CGES August Oil Market View

JAMES LONGMORE | AUGUST 2010 | SOURCE: Monthly Oil Report

The main crude benchmarks, WTI and Brent, have not broken decisively out of the $70-80 range that has prevailed since October ’09, but there have been significant swings in each direction in the past four weeks, with WTI futures climbing above $82/bbl in early August and then recently falling below $72/bbl.

CGES August Oil Market View

Our view is that, more than anything else, this reflects the continued uncertainty about the fortunes of the global economy.

Four weeks ago, investors in the financial and commodity markets were still apparently confident that the recovery in OECD countries would be reasonably steady, due to, amongst other things, a stream of decent 2Q10 corporate results.

However since then the prospects for the US, the world’s largest oil consumer, have worsened considerably, with the Federal Reserve deciding to maintain its quantitative easing programme and unemployment remaining stubbornly high at 9.5%. Not surprisingly, consumer confidence and home sales in the States are also faltering and all these factors have resulted in a much more pessimistic global outlook.

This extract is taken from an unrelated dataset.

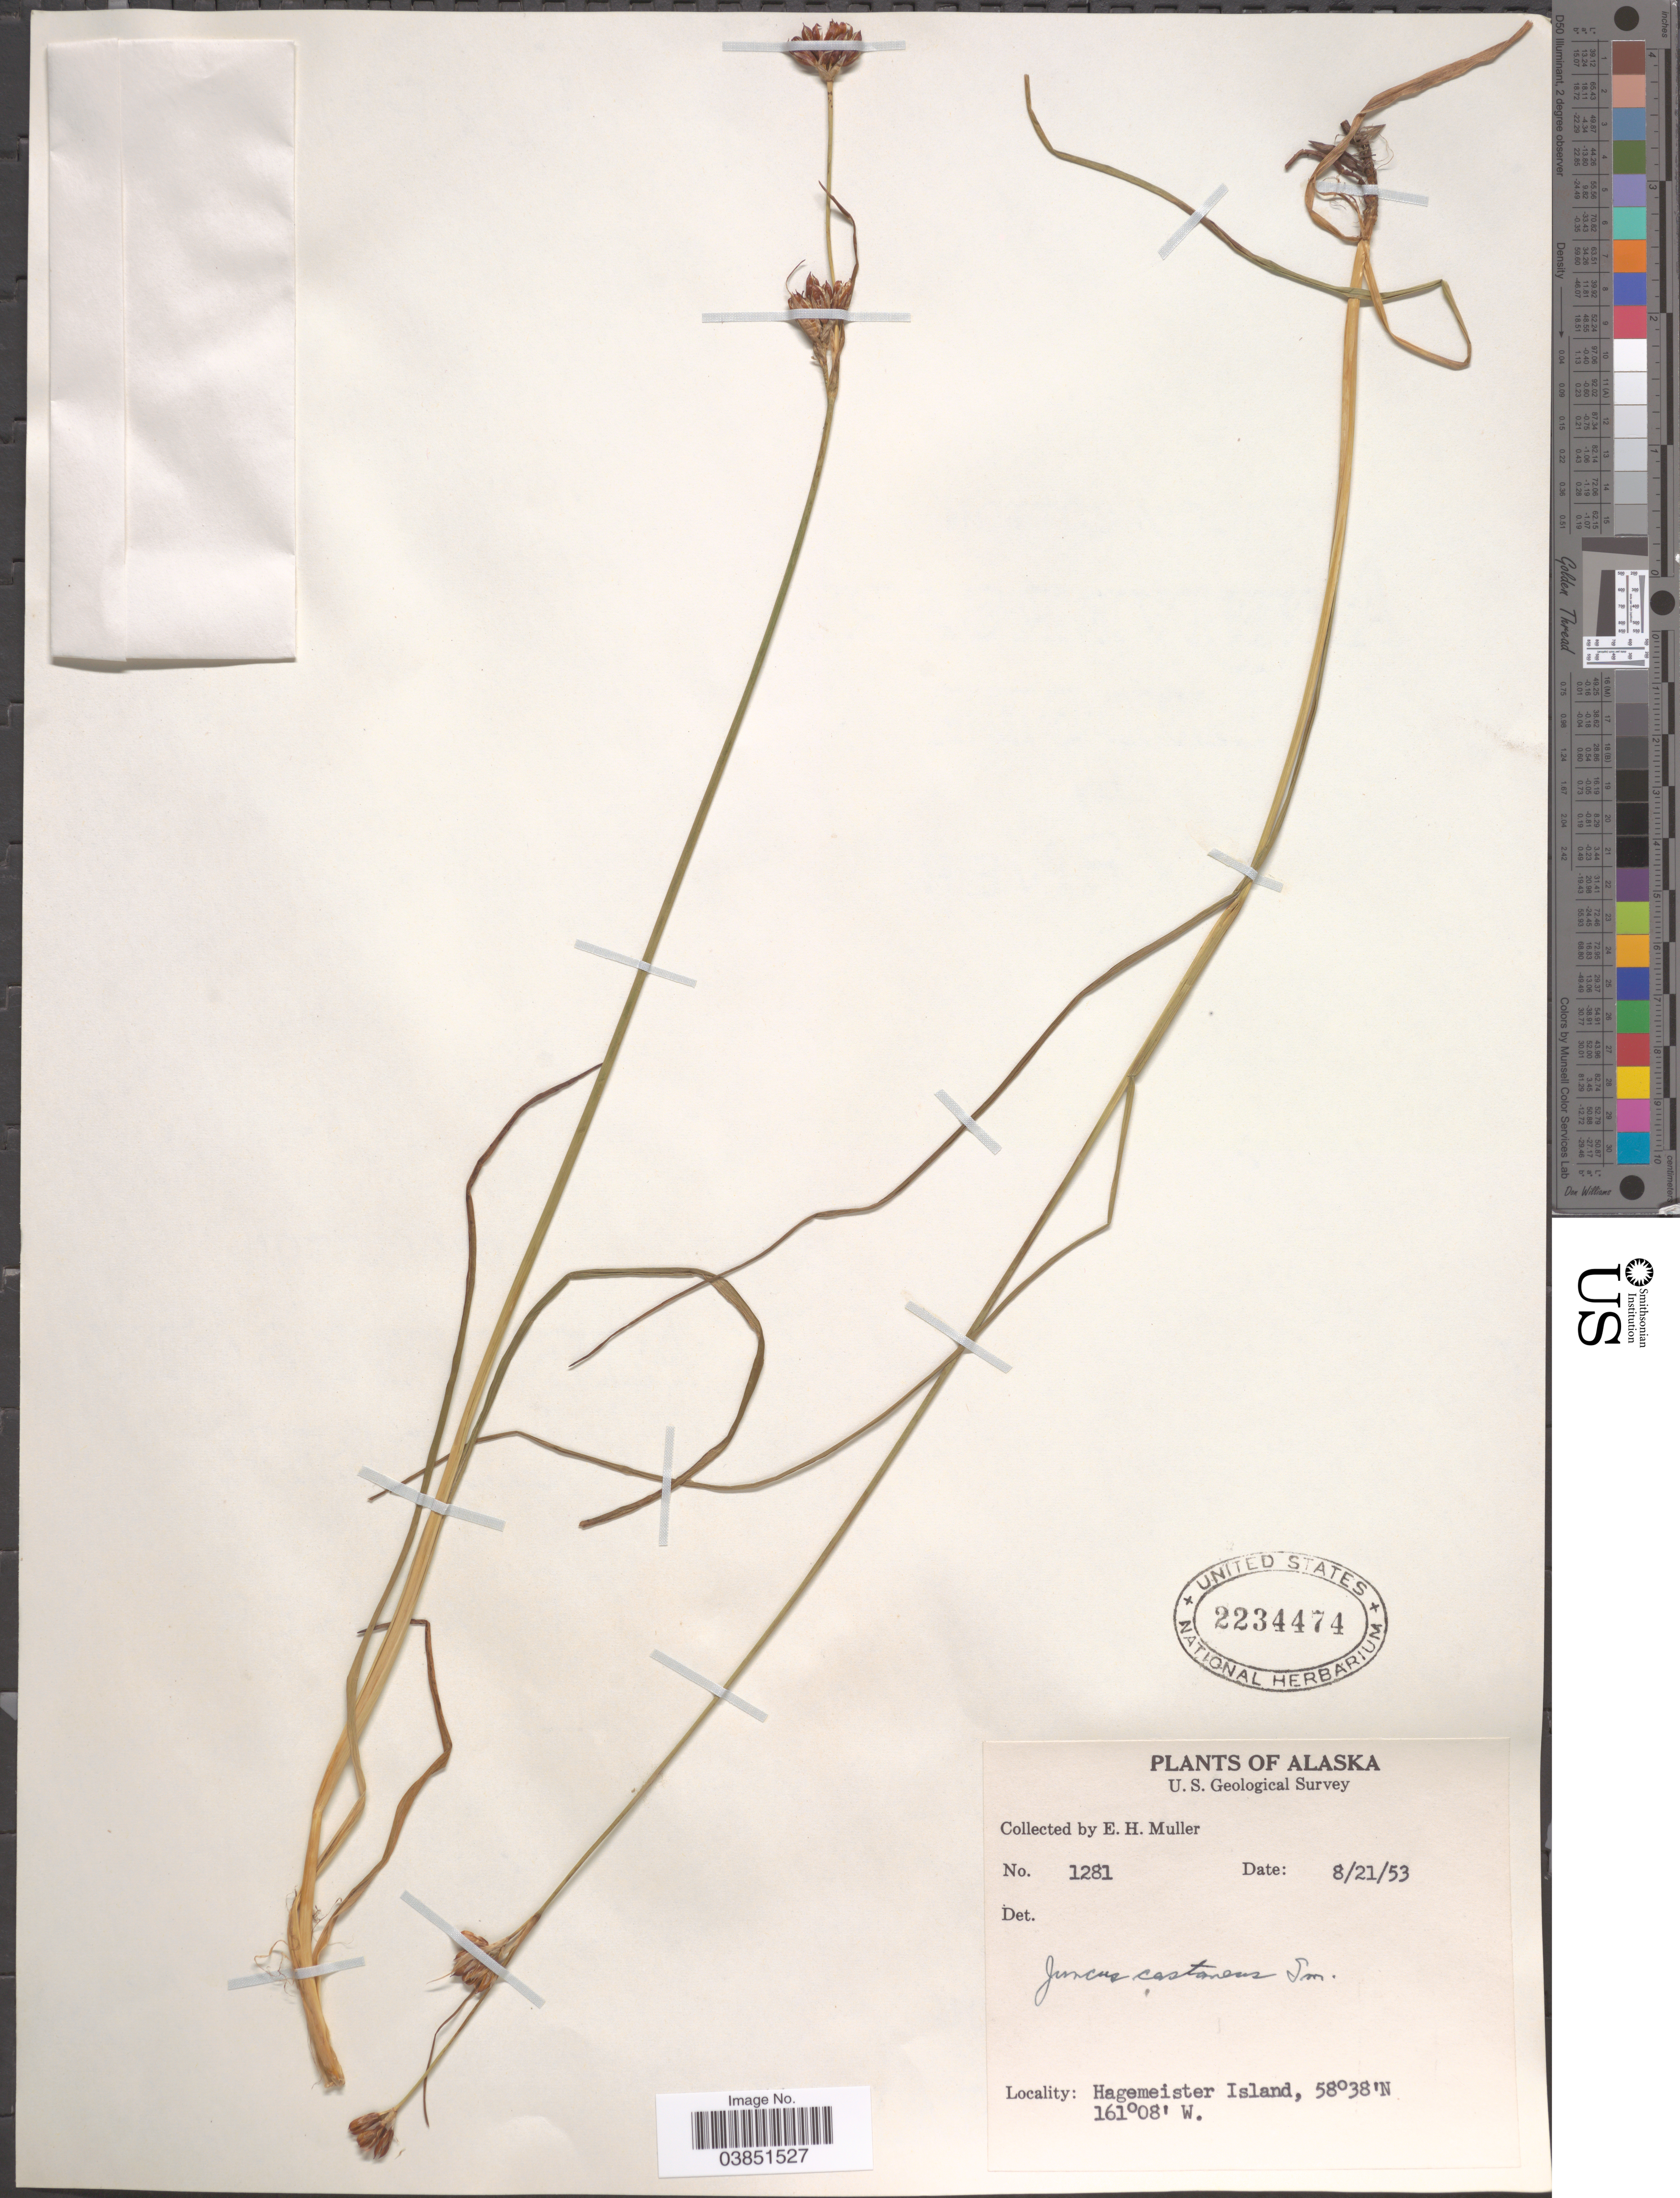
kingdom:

What’s more, the oil market’s fundamentals are decidedly bearish. Crude oil stocks in the US, EU 16 and Japan, for instance, have fallen by just 10 mn bbls since the beginning of the second quarter — much less than the usual summer draw — and at the end of July were 14 mn bbls up on the previous year.

In the US at least, there have been further oil product inventory builds since. Thus, though world oil demand is still recovering, there is no shortage of oil. China’s imports also look like waning if September loading schedules from West Africa are anything to go by, while the US hurricane season, billed as a significant upside risk to oil prices earlier this year, has been a non-event so far.

Given we are not yet into September, it is far too early to question seriously the weather forecasters in the US who predicted such an active season, but there is nonetheless an increasing sense that the threat from the mid-Atlantic to the oil industry might have been overestimated.

As a result of these developments, and given that global economic growth will most likely slow in the remainder of 2010, the CGES expects the oil price to weaken somewhat between now and the end of year, declining to an average of $72/bbl in 4Q10. However, assuming the developed world does not fall into a ‘double-dip’ recession, OPEC’s desire to defend an oil price of $70/bbl means any more pronounced price declines remain unlikely.